Extract =>
###

The plot displays the number of sets produced in a given year for the “Star Wars” theme. Additional dotted, horizontal lines were included to show the release dates for both the main prequel trilogy and the sequel trilogy. The original trilogy’s release dates were not shown since they predate the release of any “Star Wars” themed LEGO sets.
Regarding the general trend, it can be seen that the number of produced sets increased considerably over the years. However, recently, the number of produced “Star Wars” themed sets has been declining steeply. Interestingly, 3 out of the 6 shown movie releases (Attack of the Clones, Revenge of the Sith, The Force Awakens) coincided with local maxima for the number of sets produced. Additionally, the release of “Phantom Menace” coincided with the start of collaboration between LEGO and Star Wars in producing sets, with a significant spike visible within a year of the release. However, the release of “Rise of Skywalker” did not cause a significant increase in the number of produced themed sets, neither before nor after the premiere.

###

Entries shown =>
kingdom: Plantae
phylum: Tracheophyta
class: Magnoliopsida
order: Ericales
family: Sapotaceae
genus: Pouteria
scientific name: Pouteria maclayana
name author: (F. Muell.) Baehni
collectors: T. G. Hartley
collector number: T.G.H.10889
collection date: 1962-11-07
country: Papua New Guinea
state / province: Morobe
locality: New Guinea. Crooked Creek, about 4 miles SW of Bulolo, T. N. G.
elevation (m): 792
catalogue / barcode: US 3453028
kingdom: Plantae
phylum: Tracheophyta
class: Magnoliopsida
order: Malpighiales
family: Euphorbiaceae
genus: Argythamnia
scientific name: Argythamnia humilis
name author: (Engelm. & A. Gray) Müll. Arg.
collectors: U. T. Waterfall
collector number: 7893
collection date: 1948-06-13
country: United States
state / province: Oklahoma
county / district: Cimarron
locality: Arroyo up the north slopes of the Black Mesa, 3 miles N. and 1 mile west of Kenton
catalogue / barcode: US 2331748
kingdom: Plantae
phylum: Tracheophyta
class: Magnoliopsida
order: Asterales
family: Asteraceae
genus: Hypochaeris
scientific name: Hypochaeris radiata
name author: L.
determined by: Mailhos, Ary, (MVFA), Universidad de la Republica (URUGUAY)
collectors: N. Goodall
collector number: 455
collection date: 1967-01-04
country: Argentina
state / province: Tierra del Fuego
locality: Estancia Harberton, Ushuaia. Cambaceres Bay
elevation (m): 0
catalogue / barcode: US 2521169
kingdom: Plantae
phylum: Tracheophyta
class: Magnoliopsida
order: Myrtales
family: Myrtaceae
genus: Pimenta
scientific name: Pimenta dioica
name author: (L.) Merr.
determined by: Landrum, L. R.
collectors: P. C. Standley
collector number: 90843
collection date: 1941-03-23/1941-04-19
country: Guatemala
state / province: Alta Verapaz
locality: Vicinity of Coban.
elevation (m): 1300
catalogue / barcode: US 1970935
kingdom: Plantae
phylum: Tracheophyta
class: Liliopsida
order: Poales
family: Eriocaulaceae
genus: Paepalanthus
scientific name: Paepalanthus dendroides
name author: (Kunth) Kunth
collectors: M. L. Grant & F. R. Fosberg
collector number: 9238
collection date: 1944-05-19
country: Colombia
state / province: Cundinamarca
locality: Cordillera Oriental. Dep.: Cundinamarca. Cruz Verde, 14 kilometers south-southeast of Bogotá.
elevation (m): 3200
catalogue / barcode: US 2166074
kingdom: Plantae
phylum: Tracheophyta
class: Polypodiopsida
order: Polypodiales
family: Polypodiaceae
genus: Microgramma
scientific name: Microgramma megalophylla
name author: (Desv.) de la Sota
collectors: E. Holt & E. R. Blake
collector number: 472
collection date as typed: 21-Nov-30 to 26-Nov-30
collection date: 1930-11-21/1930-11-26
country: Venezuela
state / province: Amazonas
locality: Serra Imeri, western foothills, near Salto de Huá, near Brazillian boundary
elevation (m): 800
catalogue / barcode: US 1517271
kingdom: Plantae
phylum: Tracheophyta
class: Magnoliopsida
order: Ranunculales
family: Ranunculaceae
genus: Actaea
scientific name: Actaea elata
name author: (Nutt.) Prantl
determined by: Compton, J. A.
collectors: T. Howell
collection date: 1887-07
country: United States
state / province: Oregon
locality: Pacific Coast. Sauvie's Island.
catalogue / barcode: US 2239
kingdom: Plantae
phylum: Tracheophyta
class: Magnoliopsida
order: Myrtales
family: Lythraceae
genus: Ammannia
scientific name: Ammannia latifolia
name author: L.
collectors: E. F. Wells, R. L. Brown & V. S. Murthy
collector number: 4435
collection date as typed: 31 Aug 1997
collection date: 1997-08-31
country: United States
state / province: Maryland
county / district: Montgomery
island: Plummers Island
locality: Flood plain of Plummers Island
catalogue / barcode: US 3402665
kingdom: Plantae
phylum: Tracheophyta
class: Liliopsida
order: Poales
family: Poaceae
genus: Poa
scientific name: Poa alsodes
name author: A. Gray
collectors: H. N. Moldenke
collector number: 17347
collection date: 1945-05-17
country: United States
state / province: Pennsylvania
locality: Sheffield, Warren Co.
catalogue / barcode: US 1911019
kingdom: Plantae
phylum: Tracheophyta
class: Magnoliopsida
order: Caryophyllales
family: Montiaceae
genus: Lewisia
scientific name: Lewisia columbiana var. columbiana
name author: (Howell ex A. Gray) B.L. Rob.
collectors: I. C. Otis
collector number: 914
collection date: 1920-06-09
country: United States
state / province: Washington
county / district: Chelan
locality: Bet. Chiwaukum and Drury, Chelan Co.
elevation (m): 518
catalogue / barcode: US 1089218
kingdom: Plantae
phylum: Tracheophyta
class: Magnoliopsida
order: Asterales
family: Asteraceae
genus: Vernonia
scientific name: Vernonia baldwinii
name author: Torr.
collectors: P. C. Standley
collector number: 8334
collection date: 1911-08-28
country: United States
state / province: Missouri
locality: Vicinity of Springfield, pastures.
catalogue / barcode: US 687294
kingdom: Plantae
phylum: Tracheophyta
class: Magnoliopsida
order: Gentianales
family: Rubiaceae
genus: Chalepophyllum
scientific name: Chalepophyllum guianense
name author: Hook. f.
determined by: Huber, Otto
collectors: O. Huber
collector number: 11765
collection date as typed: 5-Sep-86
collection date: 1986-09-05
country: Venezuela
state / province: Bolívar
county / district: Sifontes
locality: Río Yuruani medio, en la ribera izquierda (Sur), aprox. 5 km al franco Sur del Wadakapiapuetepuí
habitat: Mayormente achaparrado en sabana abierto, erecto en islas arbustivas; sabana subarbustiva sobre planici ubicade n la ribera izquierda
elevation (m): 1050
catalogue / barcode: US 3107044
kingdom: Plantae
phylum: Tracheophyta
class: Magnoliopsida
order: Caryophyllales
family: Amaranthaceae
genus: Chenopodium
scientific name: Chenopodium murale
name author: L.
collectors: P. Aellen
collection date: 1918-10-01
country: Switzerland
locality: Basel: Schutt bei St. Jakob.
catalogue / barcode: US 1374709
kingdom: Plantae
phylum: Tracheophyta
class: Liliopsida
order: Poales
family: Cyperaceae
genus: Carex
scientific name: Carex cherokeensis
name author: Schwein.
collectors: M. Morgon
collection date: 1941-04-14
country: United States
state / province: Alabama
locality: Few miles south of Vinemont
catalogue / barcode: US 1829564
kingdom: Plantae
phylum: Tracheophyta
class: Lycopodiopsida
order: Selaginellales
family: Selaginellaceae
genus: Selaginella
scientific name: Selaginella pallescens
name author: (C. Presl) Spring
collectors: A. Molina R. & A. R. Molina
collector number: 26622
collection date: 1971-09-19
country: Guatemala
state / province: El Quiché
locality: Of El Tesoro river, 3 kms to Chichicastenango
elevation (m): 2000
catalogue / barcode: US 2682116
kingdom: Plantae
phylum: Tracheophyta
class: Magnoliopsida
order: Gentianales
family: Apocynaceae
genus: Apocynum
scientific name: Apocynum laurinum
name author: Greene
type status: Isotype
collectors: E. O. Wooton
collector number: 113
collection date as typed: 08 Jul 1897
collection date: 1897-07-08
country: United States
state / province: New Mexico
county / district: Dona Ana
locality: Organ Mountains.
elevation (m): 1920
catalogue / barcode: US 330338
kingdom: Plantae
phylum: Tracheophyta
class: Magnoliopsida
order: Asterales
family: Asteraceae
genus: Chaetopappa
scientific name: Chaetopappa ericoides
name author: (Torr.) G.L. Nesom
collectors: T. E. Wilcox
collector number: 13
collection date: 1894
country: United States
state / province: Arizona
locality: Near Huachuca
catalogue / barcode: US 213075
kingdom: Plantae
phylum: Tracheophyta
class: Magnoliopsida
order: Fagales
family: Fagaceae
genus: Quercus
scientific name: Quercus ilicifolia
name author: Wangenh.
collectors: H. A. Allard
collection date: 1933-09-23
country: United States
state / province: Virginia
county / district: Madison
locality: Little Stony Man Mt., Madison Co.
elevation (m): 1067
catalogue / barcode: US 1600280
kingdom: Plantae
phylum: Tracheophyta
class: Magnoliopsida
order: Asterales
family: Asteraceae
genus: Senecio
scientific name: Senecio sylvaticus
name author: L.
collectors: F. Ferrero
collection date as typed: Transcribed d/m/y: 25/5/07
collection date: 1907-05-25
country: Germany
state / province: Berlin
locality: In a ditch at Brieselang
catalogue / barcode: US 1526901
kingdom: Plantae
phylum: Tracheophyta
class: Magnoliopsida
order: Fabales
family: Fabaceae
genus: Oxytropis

###

Exercise tasks =>
a) From the passage on LEGO Star Wars sets above the entries, copy the part that opens with the words containing "Regarding the general" and closes with "after the premiere.".
b) Answer these questions using the LEGO Star Wars passage:
(i) What do the dotted horizontal lines on the plot show?
(ii) Why were the original trilogy's release dates left off?
(iii) Which movie's release did not bring a significant increase in sets produced?
c) Write the next part of the passage on LEGO Star Wars set counts, starting after its last sentence.

Results =>
a)
Regarding the general trend, it can be seen that the number of produced sets increased considerably over the years. However, recently, the number of produced “Star Wars” themed sets has been declining steeply. Interestingly, 3 out of the 6 shown movie releases (Attack of the Clones, Revenge of the Sith, The Force Awakens) coincided with local maxima for the number of sets produced. Additionally, the release of “Phantom Menace” coincided with the start of collaboration between LEGO and Star Wars in producing sets, with a significant spike visible within a year of the release. However, the release of “Rise of Skywalker” did not cause a significant increase in the number of produced themed sets, neither before nor after the premiere.

b)
(i) The release dates for the main prequel trilogy and the sequel trilogy.
(ii) They predate the release of any "Star Wars" themed LEGO sets.
(iii) "Rise of Skywalker."

c)
set_themes <- sets %>%
rename(set_name=name) %>%
merge(rename(themes, theme_name=name), by.x = "theme_id", by.y = "id")
set_theme_inventories <- inventories %>% merge(set_themes, by="set_num")
set_theme_inventories_parts <- inventory_parts %>% merge(set_theme_inventories, by.x="inventory_id", by.y="id")
set_theme_inventories_parts_colors <- colors %>% rename(color_name=name) %>%
merge(set_theme_inventories_parts, by.x="id", by.y="color_id") %>% rename(color_id=id)
theme_colors <- set_theme_inventories_parts_colors %>% filter(is.na(parent_id)) %>%
select(one_of(c("color_name","rgb","theme_name","theme_id","color_id")))
grouped_theme_colors <- theme_colors %>% group_by(theme_name, color_name, color_id, rgb) %>%
summarise(count=n(), .groups="keep") %>% arrange(theme_name, desc(count))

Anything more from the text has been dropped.